Exercise instructions:
Pictures do not belong in your copy. Repeat all the other data exactly.

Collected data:
"""

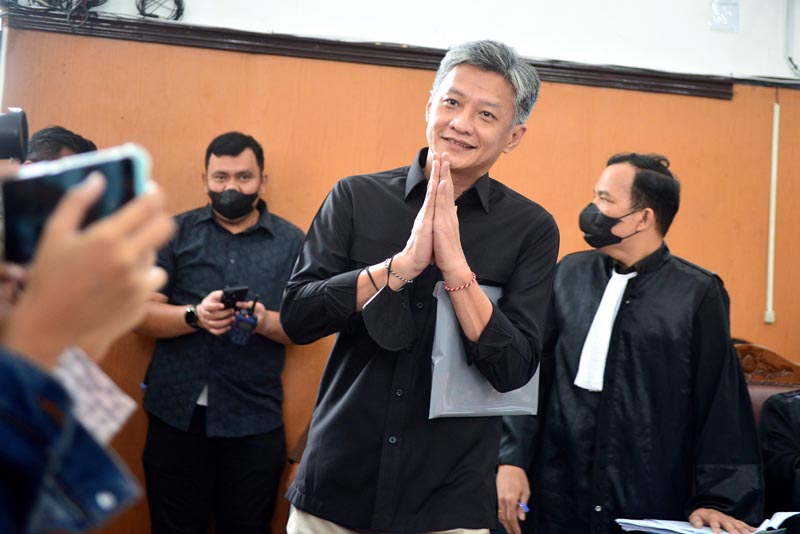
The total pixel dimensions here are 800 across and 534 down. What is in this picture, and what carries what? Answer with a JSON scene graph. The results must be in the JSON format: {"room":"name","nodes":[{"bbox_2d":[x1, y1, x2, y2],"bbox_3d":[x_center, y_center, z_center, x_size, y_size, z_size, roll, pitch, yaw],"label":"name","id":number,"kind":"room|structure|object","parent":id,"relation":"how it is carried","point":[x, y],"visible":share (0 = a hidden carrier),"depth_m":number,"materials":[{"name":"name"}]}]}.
{"room":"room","nodes":[
{"label":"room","id":0,"kind":"room"},
{"bbox_2d":[0,0,799,533],"bbox_3d":[0.311,0.298,4.754,3.936,2.199,0.059,4,-2,-9],"label":"wall","id":1,"kind":"structure","parent":0,"point":[27,100],"depth_m":4.76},
{"bbox_2d":[0,7,740,98],"bbox_3d":[-0.029,-0.825,4.701,2.567,0.075,0.100,4,-2,-9],"label":"wall trim","id":2,"kind":"structure","parent":1,"relation":"attached to","point":[396,50],"depth_m":4.65,"materials":[{"name":"brown wood"}]},
{"bbox_2d":[764,97,779,322],"bbox_3d":[1.494,-0.233,4.893,0.026,0.888,0.034,4,-2,-9],"label":"cable conduit","id":3,"kind":"object","parent":1,"relation":"attached to","point":[775,129],"visible":0.96,"depth_m":4.89,"materials":[{"name":"white plastic"}]},
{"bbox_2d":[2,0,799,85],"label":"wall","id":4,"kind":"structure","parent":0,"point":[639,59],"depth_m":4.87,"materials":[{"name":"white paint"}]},
{"bbox_2d":[1,0,176,23],"bbox_3d":[-1.160,-1.019,4.488,0.770,0.262,0.321,4,-2,-9],"label":"cable bundle","id":5,"kind":"object","parent":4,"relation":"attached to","point":[138,7],"visible":0.89,"depth_m":4.50,"materials":[{"name":"black plastic"}]},
{"bbox_2d":[136,0,185,20],"bbox_3d":[-0.891,-0.991,4.559,0.190,0.150,0.157,4,-2,-9],"label":"cable coil","id":6,"kind":"object","parent":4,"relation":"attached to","point":[180,5],"visible":0.81,"depth_m":4.54,"materials":[{"name":"black plastic"}]},
{"bbox_2d":[708,0,738,31],"bbox_3d":[1.284,-1.024,4.834,0.130,0.181,0.091,4,-2,-9],"label":"notice","id":7,"kind":"object","parent":4,"relation":"attached to","point":[727,10],"visible":0.98,"depth_m":4.82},
{"bbox_2d":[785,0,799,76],"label":"cable","id":8,"kind":"object","parent":4,"relation":"attached to","point":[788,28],"visible":0.98,"depth_m":4.91,"materials":[{"name":"plastic"}]},
{"bbox_2d":[612,511,799,533],"bbox_3d":[0.863,0.717,3.368,0.459,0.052,0.359,4,-2,-9],"label":"paper","id":9,"kind":"object","parent":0,"point":[708,533],"visible":0.78,"depth_m":3.34,"materials":[{"name":"white paper"}]},
{"label":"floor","id":10,"kind":"structure","parent":0,"visible":0},
{"bbox_2d":[23,125,96,163],"bbox_3d":[-1.177,0.166,3.861,0.480,1.188,0.606,3,-2,18],"label":"person","id":11,"kind":"object","parent":10,"relation":"on","point":[49,139],"visible":0.1,"depth_m":3.82},
{"bbox_2d":[0,152,177,533],"bbox_3d":[-0.559,0.225,0.960,0.772,1.701,0.784,4,-2,-9],"label":"person","id":12,"kind":"object","parent":10,"relation":"on","point":[85,242],"visible":0.88,"depth_m":0.92},
{"bbox_2d":[0,107,28,161],"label":"camera","id":13,"kind":"object","parent":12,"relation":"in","point":[19,128],"visible":0.97,"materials":[{"name":"black"}]},
{"bbox_2d":[1,144,154,264],"bbox_3d":[-0.302,-0.060,1.098,0.147,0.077,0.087,4,-2,-9],"label":"smartphone","id":14,"kind":"object","parent":12,"relation":"in","point":[129,172],"visible":0.6,"depth_m":1.09,"materials":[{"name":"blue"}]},
{"bbox_2d":[54,345,135,444],"bbox_3d":[-0.317,0.114,1.147,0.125,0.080,0.133,4,-2,-9],"label":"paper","id":15,"kind":"object","parent":12,"relation":"in","point":[105,380],"visible":0.34,"depth_m":1.14,"materials":[{"name":"white paper"}]},
{"bbox_2d":[135,132,307,533],"bbox_3d":[-0.637,0.440,4.249,0.621,1.738,0.565,3,-2,8],"label":"man","id":16,"kind":"object","parent":10,"relation":"on","point":[221,226],"visible":0.96,"depth_m":4.10},
{"bbox_2d":[219,285,248,309],"bbox_3d":[-0.564,0.111,4.127,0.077,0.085,0.150,4,-2,-22],"label":"mobile phone","id":17,"kind":"object","parent":16,"relation":"in","point":[227,295],"visible":0.82,"depth_m":4.09,"materials":[{"name":"black plastic"}]},
{"bbox_2d":[229,299,259,346],"bbox_3d":[-0.522,0.187,4.135,0.095,0.162,0.119,4,-2,-9],"label":"walkie-talkie","id":18,"kind":"object","parent":16,"relation":"in","point":[246,319],"visible":0.96,"depth_m":4.11,"materials":[{"name":"blue"}]},
{"bbox_2d":[284,40,559,531],"bbox_3d":[0.048,0.369,3.050,0.626,1.783,0.653,2,-2,31],"label":"man","id":19,"kind":"object","parent":10,"relation":"on","point":[506,95],"visible":0.98,"depth_m":2.88},
{"bbox_2d":[428,281,539,418],"bbox_3d":[0.207,0.224,3.018,0.292,0.313,0.282,4,-2,-9],"label":"folder","id":20,"kind":"object","parent":19,"relation":"in","point":[479,389],"visible":0.5,"depth_m":2.95,"materials":[{"name":"plastic"}]},
{"bbox_2d":[497,151,765,533],"bbox_3d":[0.694,0.498,3.743,0.571,1.664,0.787,5,-3,-40],"label":"man","id":21,"kind":"object","parent":10,"relation":"on","point":[709,313],"visible":0.95,"depth_m":3.58},
{"bbox_2d":[517,501,529,513],"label":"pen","id":22,"kind":"object","parent":21,"relation":"in","point":[526,509],"visible":0.43,"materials":[{"name":"blue plastic"}]},
{"bbox_2d":[734,342,799,424],"bbox_3d":[1.229,0.797,4.141,0.732,1.069,0.702,4,-2,-9],"label":"wooden chair","id":23,"kind":"object","parent":10,"relation":"on","point":[758,394],"visible":0.21,"depth_m":4.36,"materials":[{"name":"brown"}]},
{"bbox_2d":[760,391,799,519],"bbox_3d":[1.514,0.577,3.883,0.701,1.083,0.780,4,-2,-21],"label":"person","id":24,"kind":"object","parent":23,"relation":"on","point":[783,421],"visible":0.7,"depth_m":3.93}
]}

"""

Your solution:
The total pixel dimensions here are 800 across and 534 down. What is in this picture, and what carries what? Answer with a JSON scene graph. The results must be in the JSON format: {"room":"name","nodes":[{"bbox_2d":[x1, y1, x2, y2],"bbox_3d":[x_center, y_center, z_center, x_size, y_size, z_size, roll, pitch, yaw],"label":"name","id":number,"kind":"room|structure|object","parent":id,"relation":"how it is carried","point":[x, y],"visible":share (0 = a hidden carrier),"depth_m":number,"materials":[{"name":"name"}]}]}.
{"room":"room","nodes":[
{"label":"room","id":0,"kind":"room"},
{"bbox_2d":[0,0,799,533],"bbox_3d":[0.311,0.298,4.754,3.936,2.199,0.059,4,-2,-9],"label":"wall","id":1,"kind":"structure","parent":0,"point":[27,100],"depth_m":4.76},
{"bbox_2d":[0,7,740,98],"bbox_3d":[-0.029,-0.825,4.701,2.567,0.075,0.100,4,-2,-9],"label":"wall trim","id":2,"kind":"structure","parent":1,"relation":"attached to","point":[396,50],"depth_m":4.65,"materials":[{"name":"brown wood"}]},
{"bbox_2d":[764,97,779,322],"bbox_3d":[1.494,-0.233,4.893,0.026,0.888,0.034,4,-2,-9],"label":"cable conduit","id":3,"kind":"object","parent":1,"relation":"attached to","point":[775,129],"visible":0.96,"depth_m":4.89,"materials":[{"name":"white plastic"}]},
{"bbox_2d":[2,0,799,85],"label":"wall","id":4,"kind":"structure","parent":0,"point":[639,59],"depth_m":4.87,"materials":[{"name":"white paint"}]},
{"bbox_2d":[1,0,176,23],"bbox_3d":[-1.160,-1.019,4.488,0.770,0.262,0.321,4,-2,-9],"label":"cable bundle","id":5,"kind":"object","parent":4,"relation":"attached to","point":[138,7],"visible":0.89,"depth_m":4.50,"materials":[{"name":"black plastic"}]},
{"bbox_2d":[136,0,185,20],"bbox_3d":[-0.891,-0.991,4.559,0.190,0.150,0.157,4,-2,-9],"label":"cable coil","id":6,"kind":"object","parent":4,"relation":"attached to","point":[180,5],"visible":0.81,"depth_m":4.54,"materials":[{"name":"black plastic"}]},
{"bbox_2d":[708,0,738,31],"bbox_3d":[1.284,-1.024,4.834,0.130,0.181,0.091,4,-2,-9],"label":"notice","id":7,"kind":"object","parent":4,"relation":"attached to","point":[727,10],"visible":0.98,"depth_m":4.82},
{"bbox_2d":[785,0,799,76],"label":"cable","id":8,"kind":"object","parent":4,"relation":"attached to","point":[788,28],"visible":0.98,"depth_m":4.91,"materials":[{"name":"plastic"}]},
{"bbox_2d":[612,511,799,533],"bbox_3d":[0.863,0.717,3.368,0.459,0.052,0.359,4,-2,-9],"label":"paper","id":9,"kind":"object","parent":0,"point":[708,533],"visible":0.78,"depth_m":3.34,"materials":[{"name":"white paper"}]},
{"label":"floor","id":10,"kind":"structure","parent":0,"visible":0},
{"bbox_2d":[23,125,96,163],"bbox_3d":[-1.177,0.166,3.861,0.480,1.188,0.606,3,-2,18],"label":"person","id":11,"kind":"object","parent":10,"relation":"on","point":[49,139],"visible":0.1,"depth_m":3.82},
{"bbox_2d":[0,152,177,533],"bbox_3d":[-0.559,0.225,0.960,0.772,1.701,0.784,4,-2,-9],"label":"person","id":12,"kind":"object","parent":10,"relation":"on","point":[85,242],"visible":0.88,"depth_m":0.92},
{"bbox_2d":[0,107,28,161],"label":"camera","id":13,"kind":"object","parent":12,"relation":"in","point":[19,128],"visible":0.97,"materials":[{"name":"black"}]},
{"bbox_2d":[1,144,154,264],"bbox_3d":[-0.302,-0.060,1.098,0.147,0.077,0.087,4,-2,-9],"label":"smartphone","id":14,"kind":"object","parent":12,"relation":"in","point":[129,172],"visible":0.6,"depth_m":1.09,"materials":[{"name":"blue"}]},
{"bbox_2d":[54,345,135,444],"bbox_3d":[-0.317,0.114,1.147,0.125,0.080,0.133,4,-2,-9],"label":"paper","id":15,"kind":"object","parent":12,"relation":"in","point":[105,380],"visible":0.34,"depth_m":1.14,"materials":[{"name":"white paper"}]},
{"bbox_2d":[135,132,307,533],"bbox_3d":[-0.637,0.440,4.249,0.621,1.738,0.565,3,-2,8],"label":"man","id":16,"kind":"object","parent":10,"relation":"on","point":[221,226],"visible":0.96,"depth_m":4.10},
{"bbox_2d":[219,285,248,309],"bbox_3d":[-0.564,0.111,4.127,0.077,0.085,0.150,4,-2,-22],"label":"mobile phone","id":17,"kind":"object","parent":16,"relation":"in","point":[227,295],"visible":0.82,"depth_m":4.09,"materials":[{"name":"black plastic"}]},
{"bbox_2d":[229,299,259,346],"bbox_3d":[-0.522,0.187,4.135,0.095,0.162,0.119,4,-2,-9],"label":"walkie-talkie","id":18,"kind":"object","parent":16,"relation":"in","point":[246,319],"visible":0.96,"depth_m":4.11,"materials":[{"name":"blue"}]},
{"bbox_2d":[284,40,559,531],"bbox_3d":[0.048,0.369,3.050,0.626,1.783,0.653,2,-2,31],"label":"man","id":19,"kind":"object","parent":10,"relation":"on","point":[506,95],"visible":0.98,"depth_m":2.88},
{"bbox_2d":[428,281,539,418],"bbox_3d":[0.207,0.224,3.018,0.292,0.313,0.282,4,-2,-9],"label":"folder","id":20,"kind":"object","parent":19,"relation":"in","point":[479,389],"visible":0.5,"depth_m":2.95,"materials":[{"name":"plastic"}]},
{"bbox_2d":[497,151,765,533],"bbox_3d":[0.694,0.498,3.743,0.571,1.664,0.787,5,-3,-40],"label":"man","id":21,"kind":"object","parent":10,"relation":"on","point":[709,313],"visible":0.95,"depth_m":3.58},
{"bbox_2d":[517,501,529,513],"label":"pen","id":22,"kind":"object","parent":21,"relation":"in","point":[526,509],"visible":0.43,"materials":[{"name":"blue plastic"}]},
{"bbox_2d":[734,342,799,424],"bbox_3d":[1.229,0.797,4.141,0.732,1.069,0.702,4,-2,-9],"label":"wooden chair","id":23,"kind":"object","parent":10,"relation":"on","point":[758,394],"visible":0.21,"depth_m":4.36,"materials":[{"name":"brown"}]},
{"bbox_2d":[760,391,799,519],"bbox_3d":[1.514,0.577,3.883,0.701,1.083,0.780,4,-2,-21],"label":"person","id":24,"kind":"object","parent":23,"relation":"on","point":[783,421],"visible":0.7,"depth_m":3.93}
]}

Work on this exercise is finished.